Institutional science needs to change

image from www.flickr.com I was having lunch with some old ex-lab friends. Unlike me, who left the lab at the end of the 90s, all three of them have kept on doing research and medicine and have their own labs with students, post-docs, and techs. The good news is that their research is progressing, the bad news is that funding is tighter than ever.

I had asked them who was writing a grant (of course, knowing that one always is writing some grant). There was an awkward pause as all three of them seemed to be lost in their thoughts, then they gave me an update of where things were at, since last I was in science, listing some stats to show how things were getting tighter.

When I left research, I had the naïve idea that I would no longer need to hustle for money. But, we all know, the biz world is just the same. Yet, for sure, the biz world seems to have a multitude of revenue and funding options that don't seem to be available to institutional scientists.

I feel that the whole endeavor of Science (I come from a biology background, so my thoughts are around that area, really) has been stuck in the 60s – the way we fund science, the expectations of the apprenticeship (PhD and Postdoc), the publishing and reputation cycle, the job progression – all seem to have been built in a model that came into being in the science boom of the 50s and 60s and really hasn't changed.

Am I missing something? I've been out 10 years, but it seems like nothing has improved. Funding is tighter, people still can't get academic jobs, and publishing is getting more onerous.

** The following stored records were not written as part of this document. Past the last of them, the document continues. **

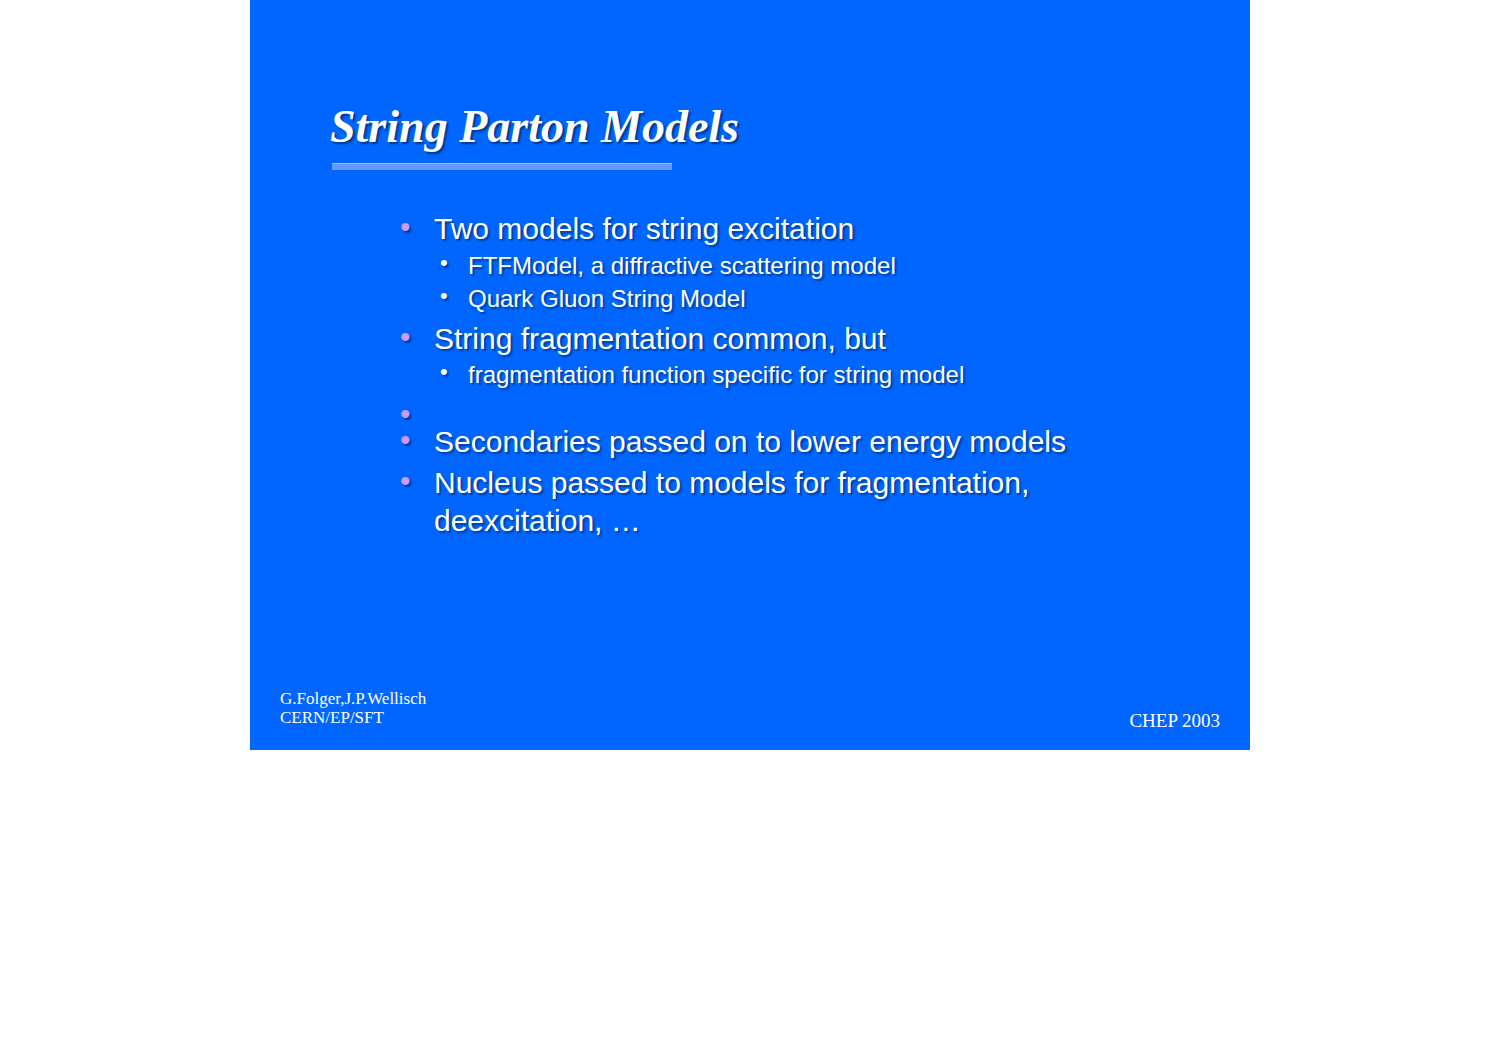String Parton Models
Two models for string excitation
FTFModel, a diffractive scattering model
Quark Gluon String Model
String fragmentation common, but
fragmentation function specific for string model
Secondaries passed on to lower energy models
Nucleus passed to models for fragmentation, deexcitation, …
G.Folger,J.P.Wellisch
CERN/EP/SFT
CHEP 2003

How do I envision the future of institutional science?

I'm not sure.

I've mentioned how science publishing could change, taking cues from the current way we use the Social Web. I think DIYBio points to how science could change how we explore the natural world and who does it. And, brilliant folks, like at Biocurious and Pink Army Coop, are looking at ways to diversify how we fund and participate in funding the future of science.

In summary, the business of institutional science is sclerotic and the clues to how we move forward are right in front of us. And, as usual, institutional culture is in the way of this change.

Do you think the way we do science should change? Can it? Will it in our lifetime? How do you envision the future of science or are we fine the way we are?